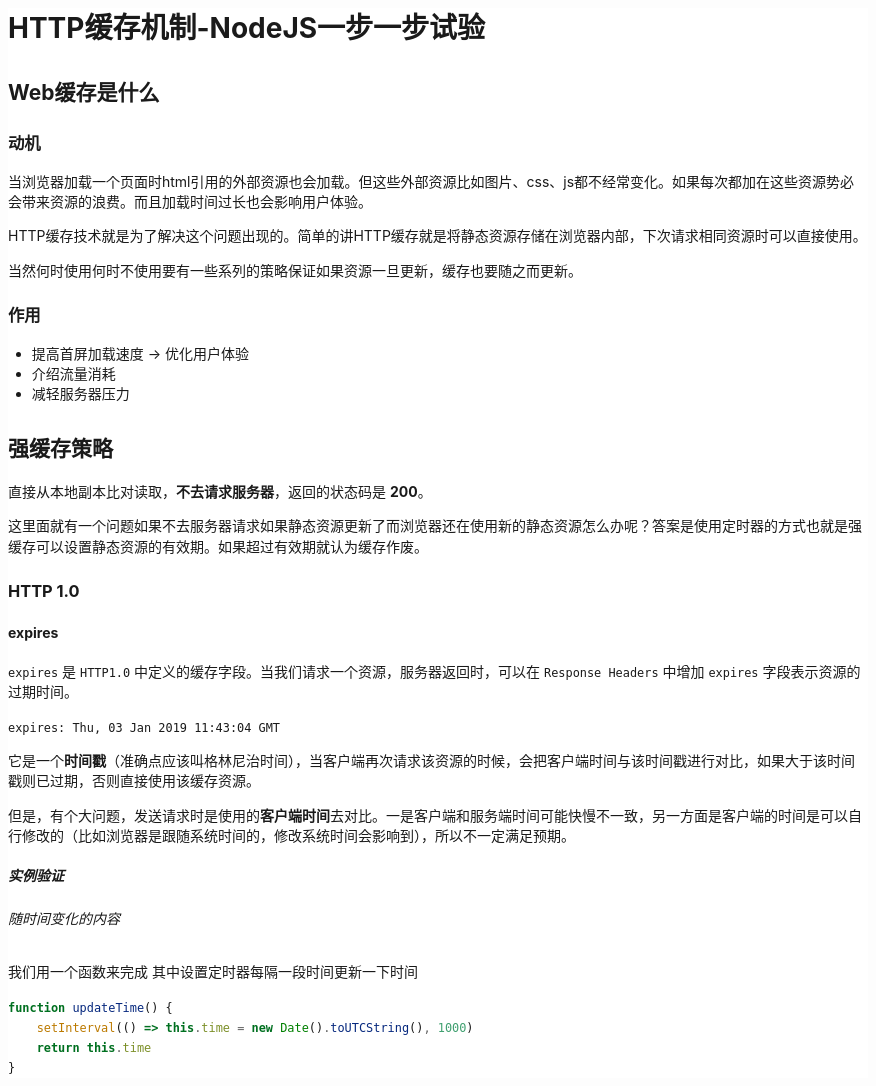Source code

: # HTTP缓存机制-NodeJS一步一步试验

## Web缓存是什么

### 动机

当浏览器加载一个页面时html引用的外部资源也会加载。但这些外部资源比如图片、css、js都不经常变化。如果每次都加在这些资源势必会带来资源的浪费。而且加载时间过长也会影响用户体验。

HTTP缓存技术就是为了解决这个问题出现的。简单的讲HTTP缓存就是将静态资源存储在浏览器内部，下次请求相同资源时可以直接使用。

当然何时使用何时不使用要有一些系列的策略保证如果资源一旦更新，缓存也要随之而更新。



### 作用

- 提高首屏加载速度 -> 优化用户体验
- 介绍流量消耗 
- 减轻服务器压力



## 强缓存策略

直接从本地副本比对读取，**不去请求服务器**，返回的状态码是 **200**。

这里面就有一个问题如果不去服务器请求如果静态资源更新了而浏览器还在使用新的静态资源怎么办呢？答案是使用定时器的方式也就是强缓存可以设置静态资源的有效期。如果超过有效期就认为缓存作废。



### HTTP 1.0

#### expires

`expires` 是 `HTTP1.0` 中定义的缓存字段。当我们请求一个资源，服务器返回时，可以在 `Response Headers` 中增加 `expires` 字段表示资源的过期时间。

```http
expires: Thu, 03 Jan 2019 11:43:04 GMT
```

它是一个**时间戳**（准确点应该叫格林尼治时间），当客户端再次请求该资源的时候，会把客户端时间与该时间戳进行对比，如果大于该时间戳则已过期，否则直接使用该缓存资源。

但是，有个大问题，发送请求时是使用的**客户端时间**去对比。一是客户端和服务端时间可能快慢不一致，另一方面是客户端的时间是可以自行修改的（比如浏览器是跟随系统时间的，修改系统时间会影响到），所以不一定满足预期。

##### 实例验证

###### 随时间变化的内容

我们用一个函数来完成 其中设置定时器每隔一段时间更新一下时间

```js
function updateTime() {
    setInterval(() => this.time = new Date().toUTCString(), 1000)
    return this.time
}
```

DIRECTIONS: Once you have checked every line of the material above, return the ones that hold the string "this".

WRITTEN ANSWER:
    setInterval(() => this.time = new Date().toUTCString(), 1000)
    return this.time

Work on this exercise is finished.